15. Yang Ingin Dibahas

41 8 2
                                    

- Jihye

Selama pembelajaran berlangsung, pikiranku melayang-melayang ke topik percakapan antara Seungbin dan Ilkwon. Aku tahu itu bukan urusanku, tapi hal itu semakin dibuat kepikiran pada saat guru menerangkan materi di depan kelas.

     Sedikit-sedikit fokus belajarku jadi terdiktraksi sampai aku tidak bisa menjawab pertanyaan sederhana oleh guru seperti "kapan era Joseon terbentuk?" Lalu disusuli pertanyaan, "siapa raja pertama kerajaan Joseon?" Dan seterusnya.

     Bagiku pelajaran sejarah itu terkadang menyenangkan untuk ditelusuri terkadang pula jadi membosankan. Apalagi ketika sudah menghafal tahun-tahun bersejarah, nama-nama tokoh masyarakat di masa lampau, dan sistem-sistem yang diterapkan pada masa itu. Benar-benar menguji kemampuanku.

     Aku jadi berpikir, apa ada gunanya bagiku mempelajari semua itu yang tak ada kaitannya dengan masa sekarang?

     Walaupun begitu, dari salah satu kutipan buku yang pernah kubaca mengatakan, cerita masa lampau itu ada banyak tapi belum tentu semua itu adalah sejarah. Sejarah adalah sesuatu yang bisa jadi patokan untuk mengubah sistem yang lalu menjadi lebih baik di masa akan datang. Jika itu tidak dapat mengubah apa-apa, bukan sejarah namanya melainkan dongeng belaka.

     Jadi ketika Buk Jung mulai menceritakan peristiwa-peristiwa pada era Joseon pada kami semua, sebagian besar hanya bisa kuanggap dongeng dan sebagian kecil barulah dikatakan sejarah yang benar-benar berguna untuk masa sekarang. Mungkin harus diabadikan sebagai pelajaran seumur hidup.

     Terlepas dari kataku tadi, kau bisa berpendapat lain tentang hal ini.

     Balik ke permasalahan sebelumnya. Aku harus berbicara pada Seungbin. Karena kalau tidak kubicarakan akan terpikir terus mungkin sampai pulang sekolah. Jadi di sela-sela Buk Jung tidak memperhatikanku, aku lantas menoleh ke belakang ke arah meja di pojokan. Seketika pula tatapanku bertemu dengan matanya.

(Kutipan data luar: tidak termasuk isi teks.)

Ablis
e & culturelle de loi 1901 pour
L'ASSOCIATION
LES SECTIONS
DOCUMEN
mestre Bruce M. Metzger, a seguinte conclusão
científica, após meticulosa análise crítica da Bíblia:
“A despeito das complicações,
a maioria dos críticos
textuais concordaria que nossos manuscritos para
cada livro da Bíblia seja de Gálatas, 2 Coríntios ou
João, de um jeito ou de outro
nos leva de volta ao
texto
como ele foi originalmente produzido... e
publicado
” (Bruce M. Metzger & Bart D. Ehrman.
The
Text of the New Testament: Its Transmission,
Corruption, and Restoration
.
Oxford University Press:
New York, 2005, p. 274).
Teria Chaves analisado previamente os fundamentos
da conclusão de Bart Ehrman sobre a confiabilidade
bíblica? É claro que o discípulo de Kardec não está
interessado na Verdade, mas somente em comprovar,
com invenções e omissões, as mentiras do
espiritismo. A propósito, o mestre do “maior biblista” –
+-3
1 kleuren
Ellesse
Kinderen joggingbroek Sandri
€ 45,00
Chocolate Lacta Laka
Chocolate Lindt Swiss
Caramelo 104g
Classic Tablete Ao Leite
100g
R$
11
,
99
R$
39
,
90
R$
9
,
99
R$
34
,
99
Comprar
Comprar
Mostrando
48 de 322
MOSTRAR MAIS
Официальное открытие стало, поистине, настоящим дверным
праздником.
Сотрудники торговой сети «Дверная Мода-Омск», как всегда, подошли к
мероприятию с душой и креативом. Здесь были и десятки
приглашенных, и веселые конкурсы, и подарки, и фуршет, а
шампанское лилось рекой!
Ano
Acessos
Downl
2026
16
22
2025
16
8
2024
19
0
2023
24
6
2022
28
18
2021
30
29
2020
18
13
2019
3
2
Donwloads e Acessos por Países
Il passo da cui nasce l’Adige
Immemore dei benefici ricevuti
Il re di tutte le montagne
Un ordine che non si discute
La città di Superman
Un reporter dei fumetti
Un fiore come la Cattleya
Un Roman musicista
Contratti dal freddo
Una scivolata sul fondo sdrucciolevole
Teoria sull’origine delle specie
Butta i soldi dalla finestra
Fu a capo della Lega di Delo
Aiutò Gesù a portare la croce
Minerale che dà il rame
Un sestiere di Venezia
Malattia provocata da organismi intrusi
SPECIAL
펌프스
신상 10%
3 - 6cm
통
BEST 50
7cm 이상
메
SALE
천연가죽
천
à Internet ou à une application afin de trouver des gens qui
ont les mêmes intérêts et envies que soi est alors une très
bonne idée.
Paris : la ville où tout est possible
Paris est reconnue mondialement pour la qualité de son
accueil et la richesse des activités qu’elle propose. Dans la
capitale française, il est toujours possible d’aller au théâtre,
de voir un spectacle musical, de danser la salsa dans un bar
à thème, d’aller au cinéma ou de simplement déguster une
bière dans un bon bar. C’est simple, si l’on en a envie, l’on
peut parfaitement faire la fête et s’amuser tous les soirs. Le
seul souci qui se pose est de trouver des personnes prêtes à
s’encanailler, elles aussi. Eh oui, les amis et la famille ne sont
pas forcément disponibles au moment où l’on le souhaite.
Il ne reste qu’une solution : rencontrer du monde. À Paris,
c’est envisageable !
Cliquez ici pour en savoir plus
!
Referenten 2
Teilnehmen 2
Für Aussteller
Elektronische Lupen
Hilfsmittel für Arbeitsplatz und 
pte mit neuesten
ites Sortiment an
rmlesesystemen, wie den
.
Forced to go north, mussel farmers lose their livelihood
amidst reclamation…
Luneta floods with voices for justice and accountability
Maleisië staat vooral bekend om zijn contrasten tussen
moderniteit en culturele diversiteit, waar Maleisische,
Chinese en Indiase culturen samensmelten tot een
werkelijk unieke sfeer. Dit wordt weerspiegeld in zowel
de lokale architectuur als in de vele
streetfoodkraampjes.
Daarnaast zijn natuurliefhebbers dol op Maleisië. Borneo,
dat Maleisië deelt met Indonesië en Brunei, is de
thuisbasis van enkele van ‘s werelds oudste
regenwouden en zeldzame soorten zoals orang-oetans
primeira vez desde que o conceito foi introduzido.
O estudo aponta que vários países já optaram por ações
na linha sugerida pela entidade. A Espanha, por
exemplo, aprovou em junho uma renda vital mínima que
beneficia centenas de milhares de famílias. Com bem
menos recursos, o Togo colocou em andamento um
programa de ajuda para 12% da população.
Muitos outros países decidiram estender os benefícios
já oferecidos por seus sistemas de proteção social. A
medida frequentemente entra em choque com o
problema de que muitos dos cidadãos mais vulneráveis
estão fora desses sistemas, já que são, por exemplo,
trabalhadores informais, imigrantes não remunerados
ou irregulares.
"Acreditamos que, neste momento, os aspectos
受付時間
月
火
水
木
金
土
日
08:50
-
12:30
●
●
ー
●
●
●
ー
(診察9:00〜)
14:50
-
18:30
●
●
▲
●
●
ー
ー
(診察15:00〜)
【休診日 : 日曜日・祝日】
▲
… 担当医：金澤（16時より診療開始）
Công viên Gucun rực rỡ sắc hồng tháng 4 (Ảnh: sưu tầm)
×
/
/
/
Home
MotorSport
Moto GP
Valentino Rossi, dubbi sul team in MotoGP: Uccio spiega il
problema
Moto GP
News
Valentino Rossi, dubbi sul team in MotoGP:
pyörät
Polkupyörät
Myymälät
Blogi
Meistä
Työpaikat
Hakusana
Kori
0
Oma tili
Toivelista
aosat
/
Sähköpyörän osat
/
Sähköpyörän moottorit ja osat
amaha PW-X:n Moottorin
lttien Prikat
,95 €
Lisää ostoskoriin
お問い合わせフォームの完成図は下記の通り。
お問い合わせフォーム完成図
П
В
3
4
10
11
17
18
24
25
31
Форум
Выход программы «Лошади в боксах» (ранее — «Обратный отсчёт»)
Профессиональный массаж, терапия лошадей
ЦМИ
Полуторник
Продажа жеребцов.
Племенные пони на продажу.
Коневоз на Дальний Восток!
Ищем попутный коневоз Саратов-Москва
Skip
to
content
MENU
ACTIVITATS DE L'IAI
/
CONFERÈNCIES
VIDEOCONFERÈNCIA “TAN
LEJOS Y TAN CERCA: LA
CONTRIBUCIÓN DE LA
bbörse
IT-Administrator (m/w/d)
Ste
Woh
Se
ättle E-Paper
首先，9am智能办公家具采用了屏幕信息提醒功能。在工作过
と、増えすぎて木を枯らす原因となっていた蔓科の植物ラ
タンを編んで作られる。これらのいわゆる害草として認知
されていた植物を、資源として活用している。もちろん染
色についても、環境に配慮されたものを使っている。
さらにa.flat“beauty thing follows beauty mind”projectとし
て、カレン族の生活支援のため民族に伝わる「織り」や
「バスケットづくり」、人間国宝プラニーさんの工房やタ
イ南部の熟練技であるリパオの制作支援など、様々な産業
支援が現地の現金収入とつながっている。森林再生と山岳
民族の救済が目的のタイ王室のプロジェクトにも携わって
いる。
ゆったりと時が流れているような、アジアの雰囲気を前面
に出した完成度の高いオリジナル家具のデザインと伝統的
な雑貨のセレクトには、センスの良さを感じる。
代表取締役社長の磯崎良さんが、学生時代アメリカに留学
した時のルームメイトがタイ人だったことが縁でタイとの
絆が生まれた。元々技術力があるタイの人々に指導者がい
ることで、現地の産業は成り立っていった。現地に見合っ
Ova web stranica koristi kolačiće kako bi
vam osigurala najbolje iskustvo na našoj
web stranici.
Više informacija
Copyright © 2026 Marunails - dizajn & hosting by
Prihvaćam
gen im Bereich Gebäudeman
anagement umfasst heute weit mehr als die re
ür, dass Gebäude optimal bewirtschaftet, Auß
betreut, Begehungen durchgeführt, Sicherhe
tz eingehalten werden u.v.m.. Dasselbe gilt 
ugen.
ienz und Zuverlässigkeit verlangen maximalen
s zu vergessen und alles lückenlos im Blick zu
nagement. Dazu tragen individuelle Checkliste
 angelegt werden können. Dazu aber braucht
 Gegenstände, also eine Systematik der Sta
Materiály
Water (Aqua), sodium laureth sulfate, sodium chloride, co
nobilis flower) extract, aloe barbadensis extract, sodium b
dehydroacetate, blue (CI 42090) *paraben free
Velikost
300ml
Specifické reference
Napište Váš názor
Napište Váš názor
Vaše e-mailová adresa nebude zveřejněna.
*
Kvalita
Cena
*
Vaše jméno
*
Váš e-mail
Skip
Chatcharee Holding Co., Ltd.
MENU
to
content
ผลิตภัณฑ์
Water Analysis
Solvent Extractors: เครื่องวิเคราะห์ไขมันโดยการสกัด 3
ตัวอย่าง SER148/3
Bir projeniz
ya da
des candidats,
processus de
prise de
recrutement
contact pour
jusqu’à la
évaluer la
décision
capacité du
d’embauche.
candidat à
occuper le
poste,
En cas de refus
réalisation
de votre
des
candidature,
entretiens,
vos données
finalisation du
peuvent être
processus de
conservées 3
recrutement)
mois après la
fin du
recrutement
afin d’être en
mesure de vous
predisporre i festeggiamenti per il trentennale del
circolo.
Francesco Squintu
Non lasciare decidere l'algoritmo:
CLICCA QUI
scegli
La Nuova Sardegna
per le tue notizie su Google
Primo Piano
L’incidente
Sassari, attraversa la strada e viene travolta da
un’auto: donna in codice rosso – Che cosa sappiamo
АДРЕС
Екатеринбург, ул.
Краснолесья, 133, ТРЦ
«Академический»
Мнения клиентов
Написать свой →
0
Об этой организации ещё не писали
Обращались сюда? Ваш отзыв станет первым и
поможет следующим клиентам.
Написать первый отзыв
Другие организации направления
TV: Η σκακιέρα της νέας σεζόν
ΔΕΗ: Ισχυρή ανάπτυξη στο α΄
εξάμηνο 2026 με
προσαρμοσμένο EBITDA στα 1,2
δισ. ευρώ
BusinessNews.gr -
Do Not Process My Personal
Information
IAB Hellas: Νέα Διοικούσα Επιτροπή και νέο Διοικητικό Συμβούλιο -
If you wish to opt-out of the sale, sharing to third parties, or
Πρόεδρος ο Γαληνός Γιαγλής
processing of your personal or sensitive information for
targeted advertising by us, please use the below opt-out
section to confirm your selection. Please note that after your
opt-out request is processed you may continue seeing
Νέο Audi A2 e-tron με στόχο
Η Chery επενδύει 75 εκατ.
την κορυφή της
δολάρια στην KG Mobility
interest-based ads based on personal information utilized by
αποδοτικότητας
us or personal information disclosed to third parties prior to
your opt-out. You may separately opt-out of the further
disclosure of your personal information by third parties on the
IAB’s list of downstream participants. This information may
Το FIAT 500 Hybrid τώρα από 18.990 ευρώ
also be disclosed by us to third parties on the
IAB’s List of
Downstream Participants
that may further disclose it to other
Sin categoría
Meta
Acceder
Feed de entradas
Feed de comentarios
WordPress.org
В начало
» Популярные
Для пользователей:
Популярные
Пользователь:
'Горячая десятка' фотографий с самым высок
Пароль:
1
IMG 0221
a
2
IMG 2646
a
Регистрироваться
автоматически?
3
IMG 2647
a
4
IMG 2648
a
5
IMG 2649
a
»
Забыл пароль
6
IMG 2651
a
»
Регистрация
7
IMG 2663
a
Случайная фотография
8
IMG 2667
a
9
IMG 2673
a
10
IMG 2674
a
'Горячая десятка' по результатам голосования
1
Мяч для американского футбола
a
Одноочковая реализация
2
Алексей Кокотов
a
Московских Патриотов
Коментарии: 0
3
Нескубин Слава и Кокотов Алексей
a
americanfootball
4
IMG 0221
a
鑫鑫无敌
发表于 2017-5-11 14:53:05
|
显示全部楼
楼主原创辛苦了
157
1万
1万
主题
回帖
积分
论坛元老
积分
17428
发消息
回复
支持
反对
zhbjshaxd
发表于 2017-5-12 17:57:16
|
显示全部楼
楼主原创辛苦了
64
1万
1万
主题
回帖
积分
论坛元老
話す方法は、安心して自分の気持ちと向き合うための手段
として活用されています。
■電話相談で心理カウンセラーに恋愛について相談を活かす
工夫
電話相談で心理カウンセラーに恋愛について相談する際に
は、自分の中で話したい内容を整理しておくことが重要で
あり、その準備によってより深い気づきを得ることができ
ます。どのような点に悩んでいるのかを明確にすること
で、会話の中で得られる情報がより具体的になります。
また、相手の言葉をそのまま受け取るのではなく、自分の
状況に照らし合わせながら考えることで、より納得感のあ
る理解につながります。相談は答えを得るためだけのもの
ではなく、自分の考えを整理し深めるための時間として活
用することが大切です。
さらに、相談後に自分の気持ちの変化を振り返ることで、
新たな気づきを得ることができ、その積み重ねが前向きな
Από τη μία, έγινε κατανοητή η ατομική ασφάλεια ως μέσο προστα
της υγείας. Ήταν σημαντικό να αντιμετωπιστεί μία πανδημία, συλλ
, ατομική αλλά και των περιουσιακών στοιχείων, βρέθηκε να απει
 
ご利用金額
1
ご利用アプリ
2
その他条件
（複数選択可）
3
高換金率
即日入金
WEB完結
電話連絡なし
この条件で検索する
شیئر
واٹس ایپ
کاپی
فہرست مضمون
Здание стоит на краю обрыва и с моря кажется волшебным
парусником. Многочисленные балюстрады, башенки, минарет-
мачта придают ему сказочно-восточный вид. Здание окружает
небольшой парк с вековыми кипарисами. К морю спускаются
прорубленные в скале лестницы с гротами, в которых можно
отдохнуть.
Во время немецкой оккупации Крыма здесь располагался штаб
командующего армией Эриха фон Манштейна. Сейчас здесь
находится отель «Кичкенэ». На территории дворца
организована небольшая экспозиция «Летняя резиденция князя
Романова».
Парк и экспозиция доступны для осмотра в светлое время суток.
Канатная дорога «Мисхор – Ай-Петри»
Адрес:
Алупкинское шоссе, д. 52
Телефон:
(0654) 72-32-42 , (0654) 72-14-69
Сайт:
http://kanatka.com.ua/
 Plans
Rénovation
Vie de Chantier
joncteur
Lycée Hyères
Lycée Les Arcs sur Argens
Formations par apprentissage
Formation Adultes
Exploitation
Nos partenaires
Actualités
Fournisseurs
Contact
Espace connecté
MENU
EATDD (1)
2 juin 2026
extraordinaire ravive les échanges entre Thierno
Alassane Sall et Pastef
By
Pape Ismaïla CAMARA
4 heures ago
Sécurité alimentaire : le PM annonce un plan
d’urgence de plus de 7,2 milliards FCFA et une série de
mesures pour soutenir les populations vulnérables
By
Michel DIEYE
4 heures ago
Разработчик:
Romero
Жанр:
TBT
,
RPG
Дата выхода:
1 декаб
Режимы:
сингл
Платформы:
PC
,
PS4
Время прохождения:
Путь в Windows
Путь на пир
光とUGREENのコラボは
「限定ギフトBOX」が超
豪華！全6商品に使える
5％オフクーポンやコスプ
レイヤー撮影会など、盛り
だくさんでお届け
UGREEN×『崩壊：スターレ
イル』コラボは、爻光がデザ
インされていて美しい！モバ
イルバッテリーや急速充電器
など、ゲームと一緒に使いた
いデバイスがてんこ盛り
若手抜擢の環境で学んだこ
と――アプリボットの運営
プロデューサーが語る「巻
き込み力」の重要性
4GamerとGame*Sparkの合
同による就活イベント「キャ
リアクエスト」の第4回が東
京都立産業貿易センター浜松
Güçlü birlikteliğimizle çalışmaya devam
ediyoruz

    Tidak seperti yang kuharapkan, dia menatapku sinis. Apa mungkin karena aku tidak sengaja menguping pembicaraan di antara dia dan teman lamanya beberapa menit yang lalu? Terlihat sekali waktu kami bertiga kembali ke kelas tadi, dia menggeram tak karuan. Aduh, kalau begini rencanaku untuk menggodanya gagal total nanti.

     Tiba-tiba suara dehaman keras memblokir perhatianku. Begitu kulihat dari mana asalnya, hatiku jadi tidak enak saat Buk Jung menyilangkan kedua lengannya di depan kelas. Begitu menyisir seisi kelas, orang-orang rupanya tengah menatapku penasaran. Sontak aku menggigit bibir bawah dengan cemas.

     "Maaf, tapi apa kau keberatan Han Jihye? Saya tidak mentolerir siapapun yang tidak memperhatikanku."

     Lantas aku membeku di tempat. Tidak tahu harus merespon bagaimana. Beberapa saat kemudian, Buk Jung kembali bersuara.

    "Dari tadi kau tidak dapat menjawab pertanyaanku, Jihye. Kalau tidak berniat belajar lebih baik kau keluar saja."

     Buk Jung menatapku skeptis, aku kemudian menjawab dengan kepala tertunduk. "Jeosonghamnida (maaf), Buk Jung. Saya kepikiran sesuatu, jadinya saya tidak fokus belajar."

    Kudengar wanita itu berdeham panjang. "Nee. Jika itu ada hubungannya dengan Han Seungbin, saya mengerti. Kau bisa berbicara padanya setelah kelas ini."

    Kemudian aku mendongak ke arahnya sambil melotot. Ahh, pasti karena menoleh ke belakang barusan sehingga wanita itu bisa menebak isi kepalaku. Lekas aku mengangguk patuh, membiarkan diriku berlarut dalam sejarah kerajaan Joseon sesi berikutnya.

   Tak lama kemudian, seseorang yang duduk di belakang mejaku menepuk pundakku. Tangannya mengulurkan sebuah lipatan kertas tepat di samping lenganku yang bergantung. Seseorang itu berbisik. "Ambil ini. Dari Seungbin."